[Directions for this task] A bare number is the only acceptable answer: how many lines of these entries include "bowl"?

[Start of section]

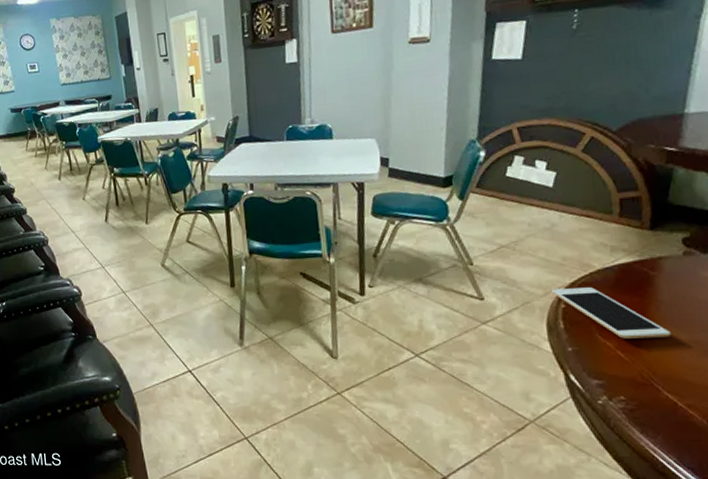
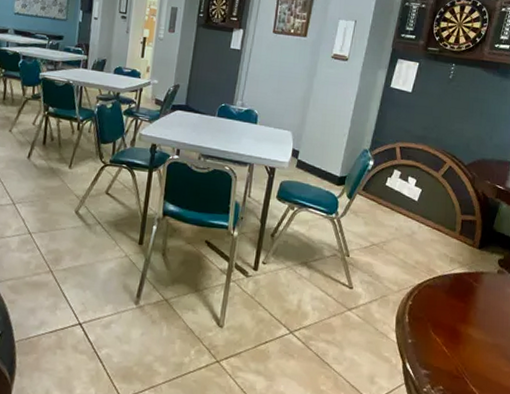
cell phone: present [551,287,671,339] -> none [403,287,481,339]

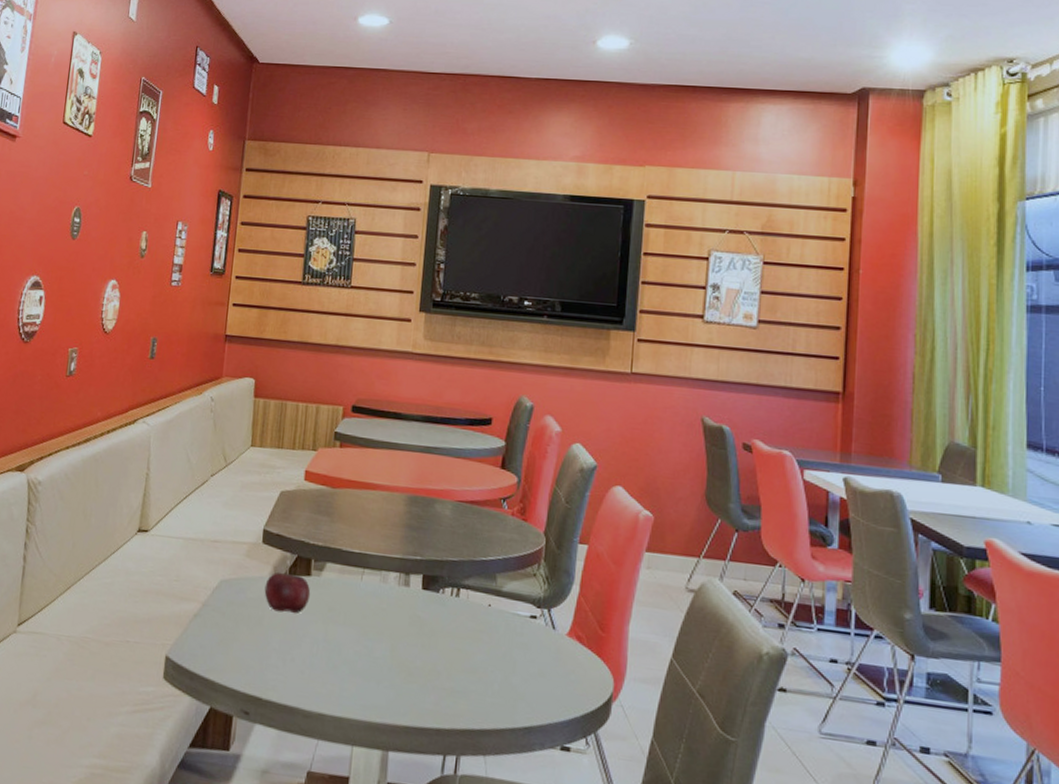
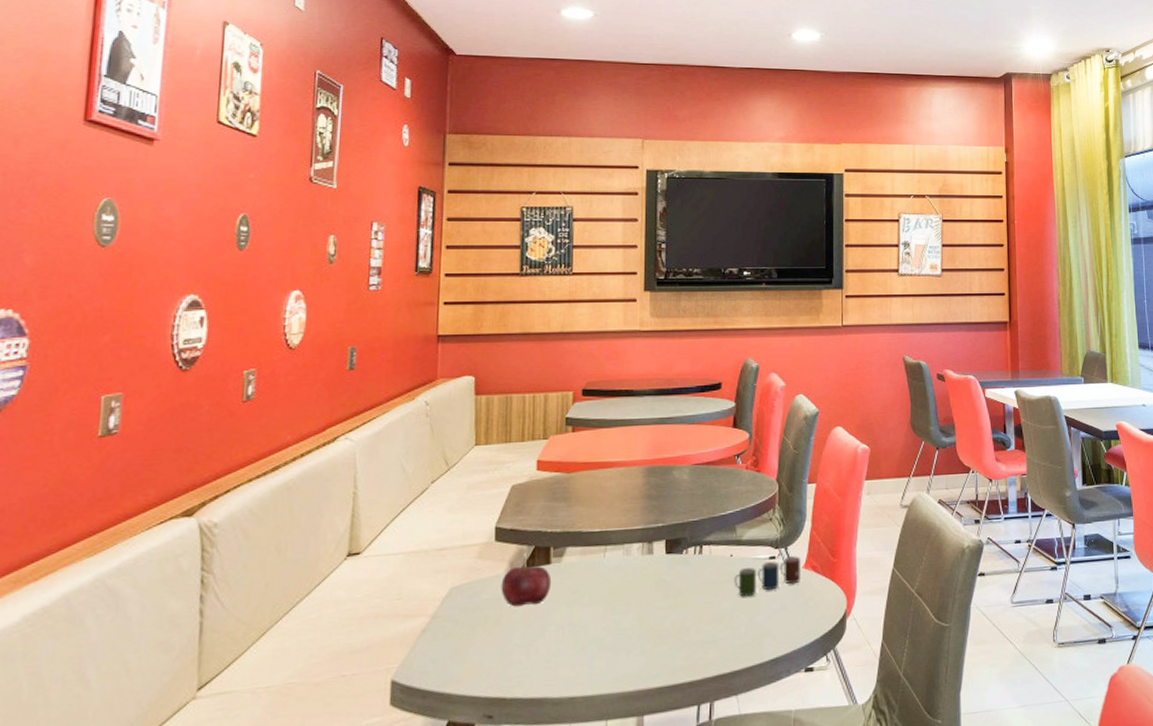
cup: none [490,619,564,654] -> present [734,556,800,597]

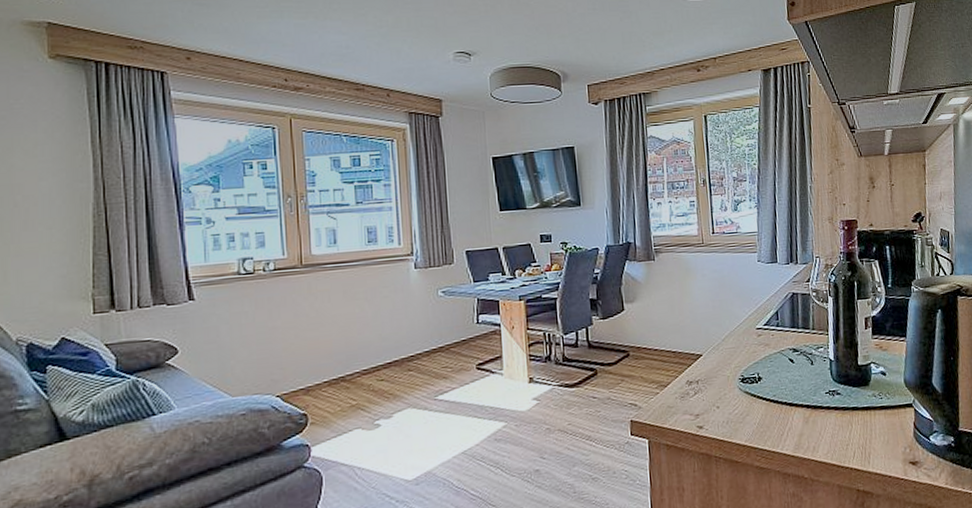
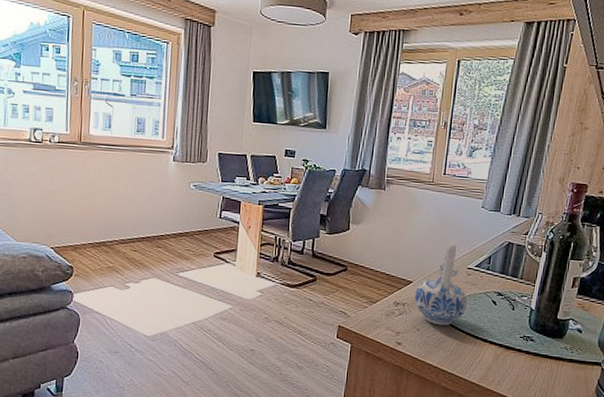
ceramic pitcher: none [707,304,764,398] -> present [415,243,467,326]

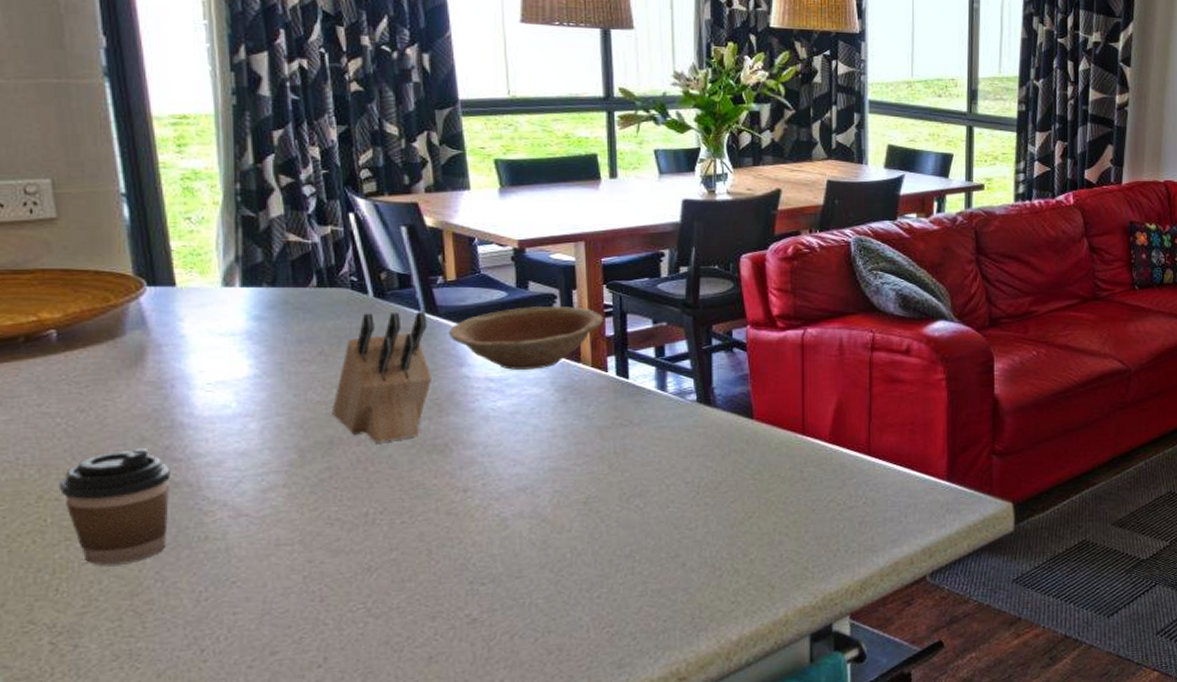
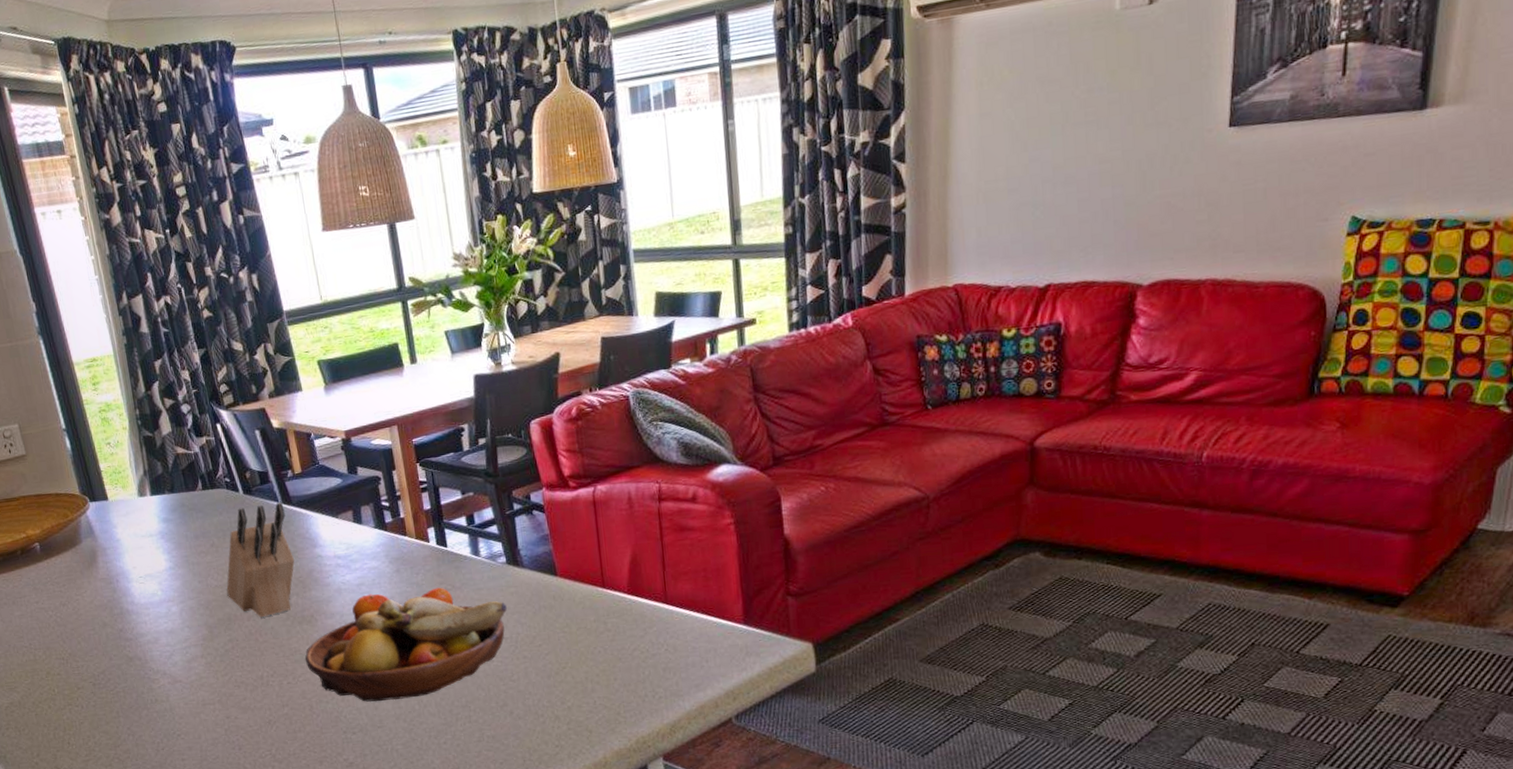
coffee cup: present [60,447,170,565] -> none [58,631,132,724]
fruit bowl: none [429,422,691,548] -> present [304,587,507,702]
bowl: present [449,307,604,370] -> none [302,486,421,547]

[End of section]

[Response area] 2